The next table gives the effect of removal (EOR) for each card, along with two card counting systems.

This table shows the extreme importance of ridding the shoe of 8’s and 9’s. Also, the 7 is the most important card, as expected, to remain in the shoe. The other cards diminish in value as their pips go down, presumably because they are used in fewer and fewer situations to draw to a Banker total of 7. Working against intuition, the counter’s situation improves as zero-valued cards are removed from the deck.

System 1 is obtained by multiplying the EOR’s by 1000. It is “optimal” in the sense that no linear card counting system can perform better. System 1 is not intended to be a practical system; its purpose is to give results to compare to a human-feasible system. System 2 is a simple card counting system based on approximating the values from system 1 to create a balanced count.

In summary:

• “System 1” has indices (0.5, -0.9, -1.1, -2.7, -2.7, -3.3, -3.6, 5.4, 4.8, 0.9).
• “System 2” has indices (0, 0, 0, -1, -1, -1, -1, 2, 2, 0).

To gauge the effectiveness of each, I wrote a computer program to simulate using these two systems in live play. The game I simulated has the following shuffling and cut card rules:

• The game is dealt from a shoe with 8 decks.
• At the start of each shoe, a card is burned. Based on the value of the burn card, an additional number of cards are burned, equal to the value of the card.
• The cut card is placed 14 cards from the end of the shoe.
• After the cut card is dealt, one more round is dealt before shuffling.

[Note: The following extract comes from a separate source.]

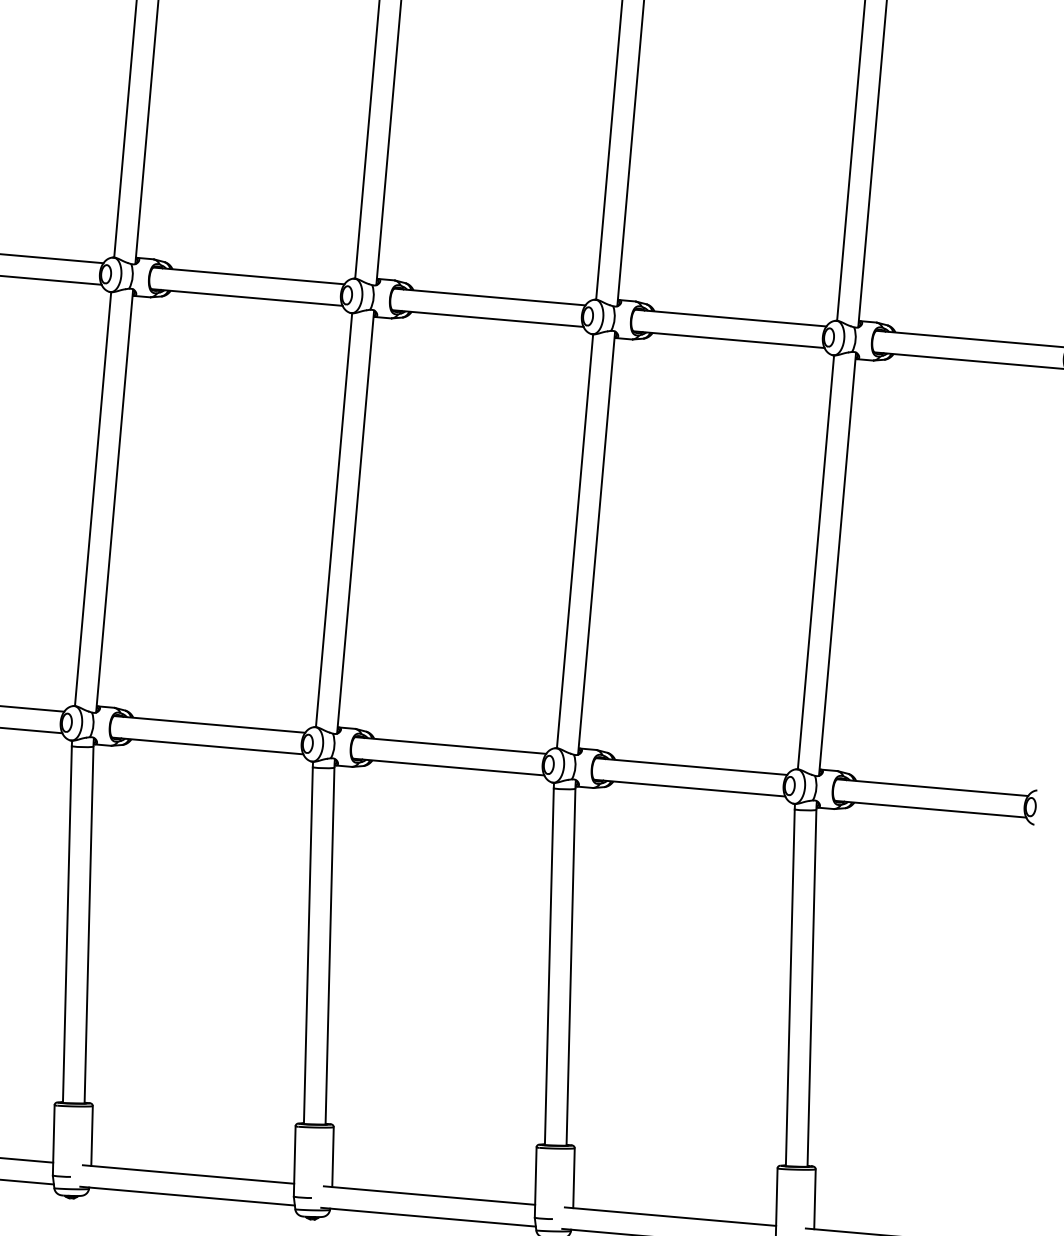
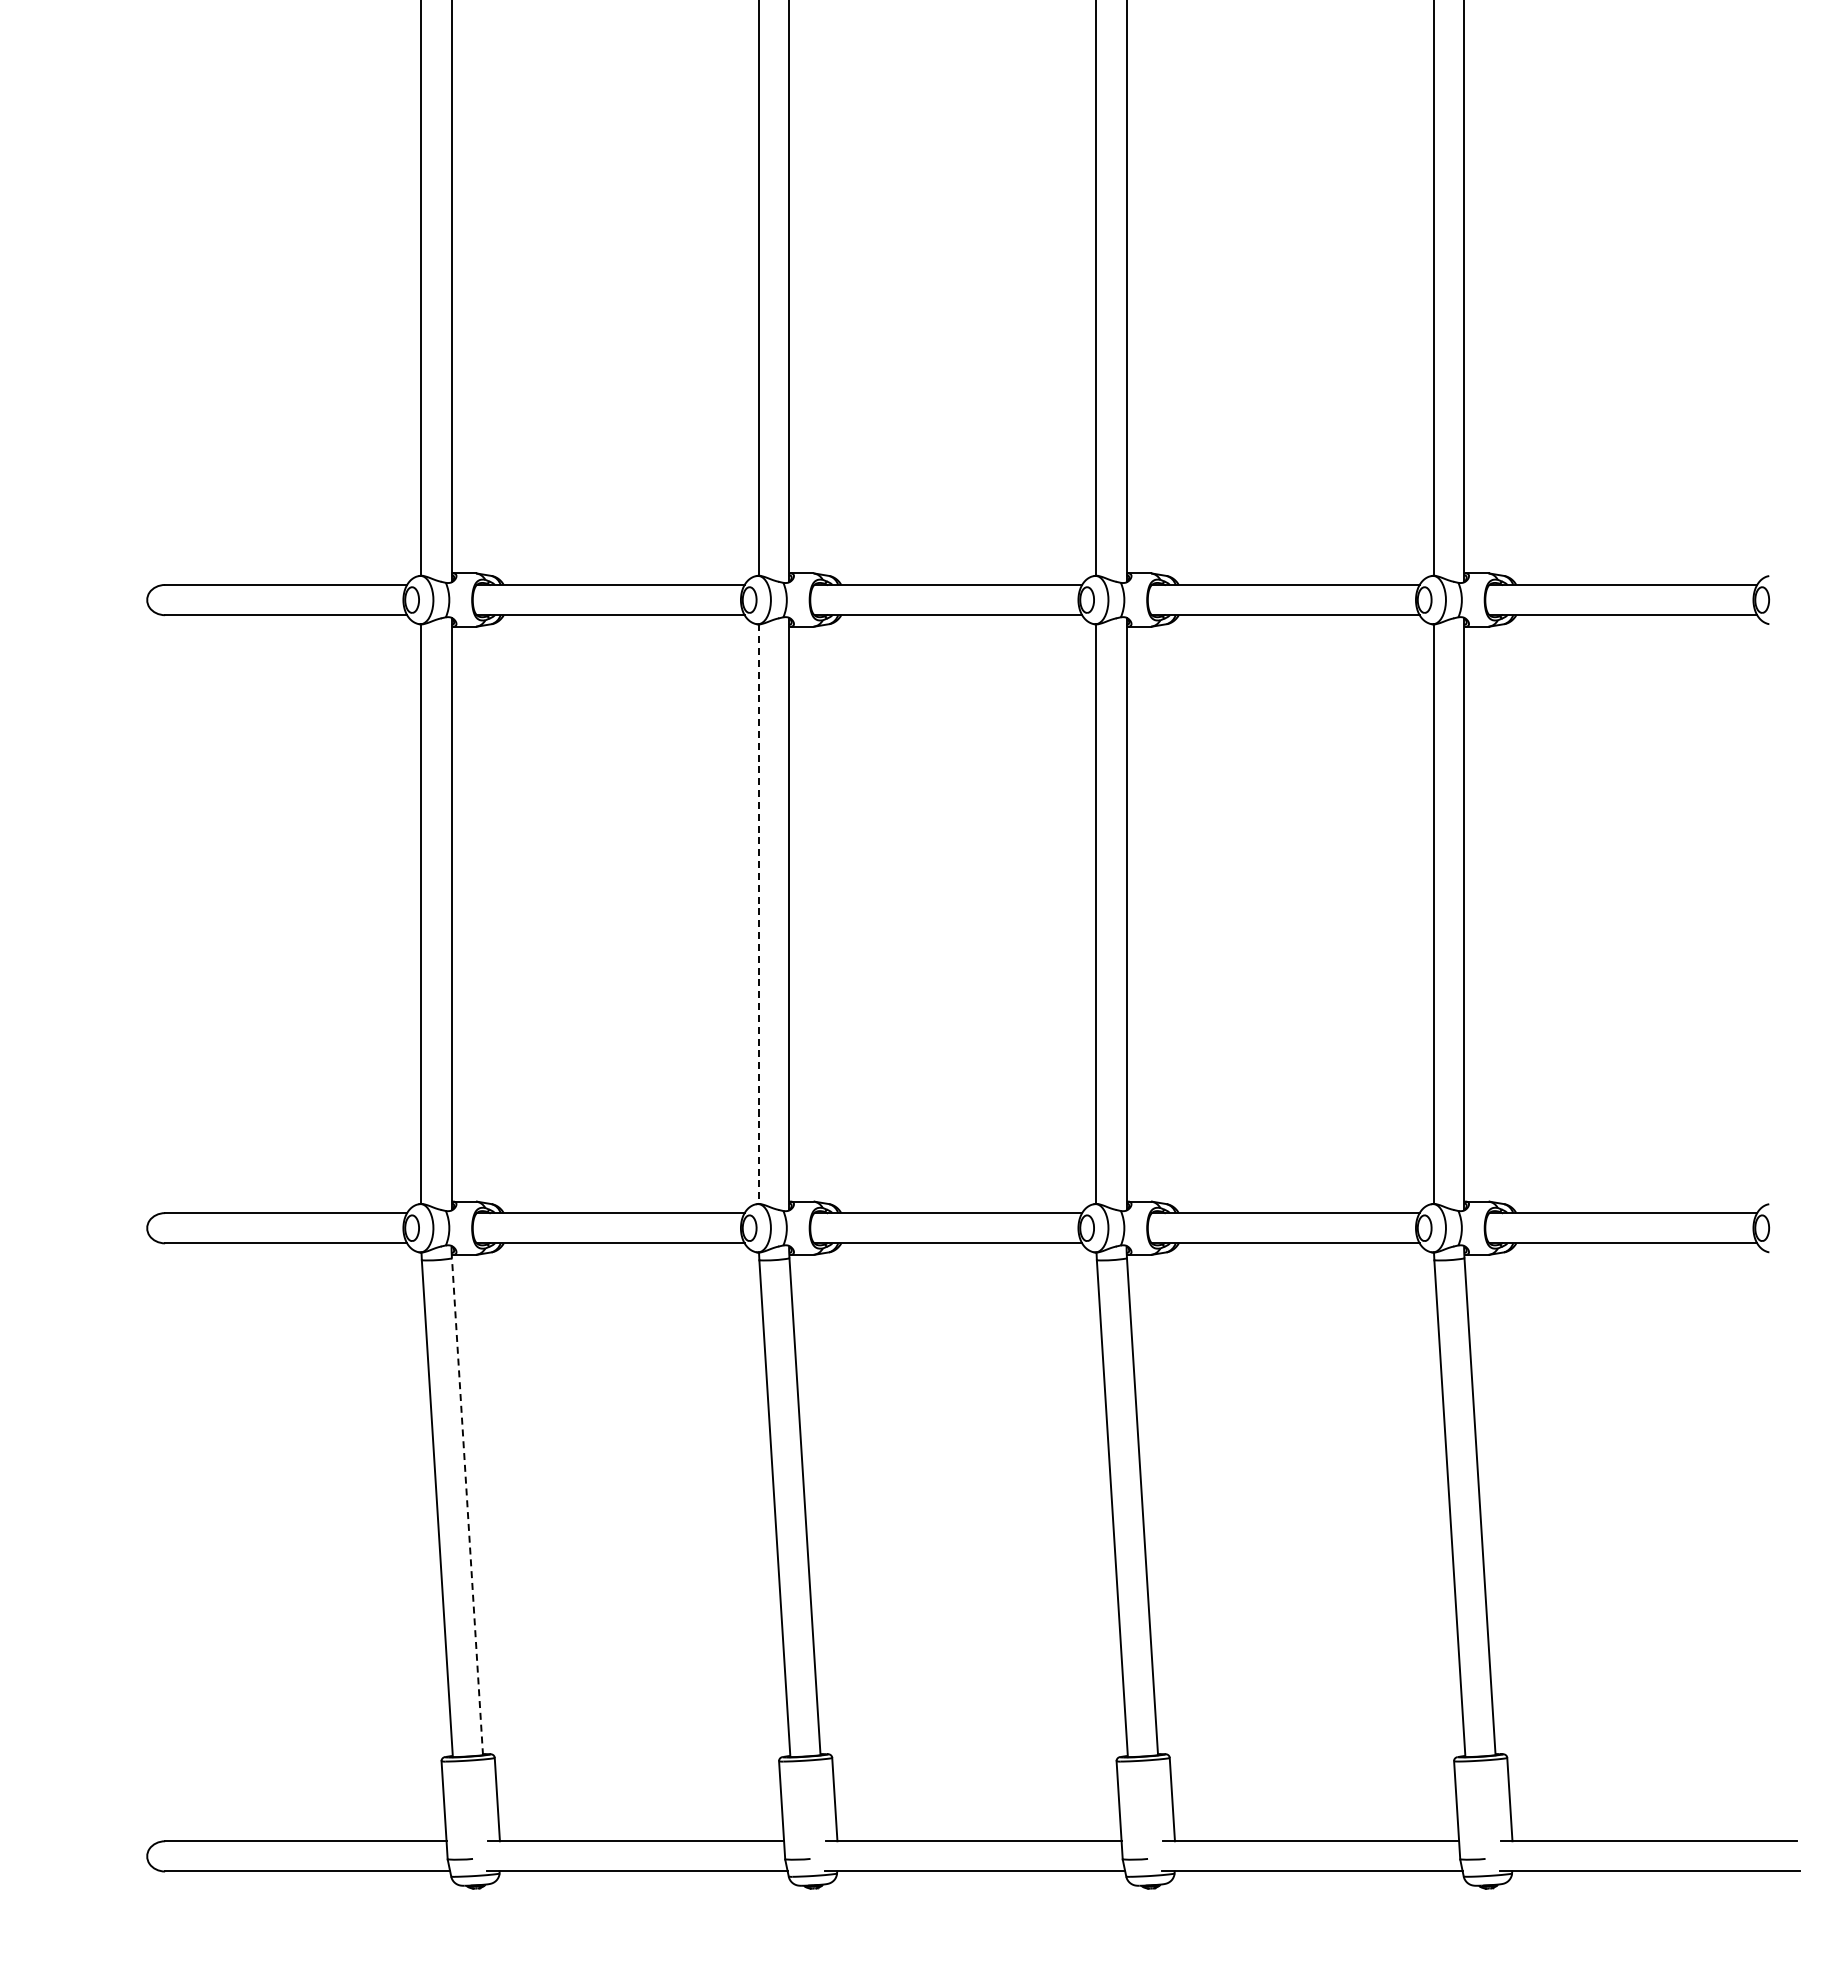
line: (333, 520) -> (758, 914), solid -> dashed
line: (89, 924) -> (467, 1506), solid -> dashed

The following table gives card counting results for system 1 and system 2, based on a simulation of two hundred million (200,000,000) eight deck shoes, as described above:

It is clear from the last row of the table above that system 2 performs remarkably well in comparison to its optimal cousin.

The person who uses system 2 should make the DF7 bet whenever the true count is +4 or higher. If he does so, then on average he will have an 8.03% edge over the house each time he makes the bet. This counter will have the opportunity to make the DF7 bet at or above the target true count on 9.16% of his hands. Given that the average shoe yields about 80 hands, the counter should be able to make, on average, about seven DF7 bets per shoe with the edge.

In dollar terms, if the house allows a DF7 bet up to \$100 (say), then on a per-shoe basis the counter will average about \$59.67 profit. The counter will earn about \$8.03 per \$100 wagered on the Dragon bet.

It is worthwhile to check that the simulated results for system 2 make sense combinatorially. One way to get a +4 true count off the top is to remove eight 8’s and eight 9’s from the deck. This will leave 400 cards remaining in the eight-deck shoe, with a running count of +32, for a true count of 4.16. In this case, combinatorial analysis gives a player edge of 1.0227%. Using a single deck, one way to get a +4 true count is to remove one 8 and one 9 from the deck. This leaves 50 cards with a +4 running count, giving a true count of 4.16. In this case, combinatorial analysis gives a player edge of 1.3114%. Because the player is making the Dragon bet at a true count of +4 and above, not just at +4, these computations represent a secondary confirmation of the simulated results.

Cut card placement varies by casino, so it is worthwhile to investigate how the edge changes with the placement of the cut card. The next table gives statistics for various cut card placements up to four decks. A cut card placement at one deck, instead of at 14 cards, decreases the potential profit to the player by about 50%.

The analysis given above shows that the DF7 bet is an advantage play opportunity using a card counting methodology. Over the last few years, I have learned that individuals and teams were counting the DF7 wager before my article appeared in September, 2011 and they continue to count it today when good opportunities arise. It is not a fantasy to say that DF7 is an ongoing advantage play opportunity. But, if your casino has table maximum limit of \$25 on DF7 then don’t worry about keeping your shoelaces tied.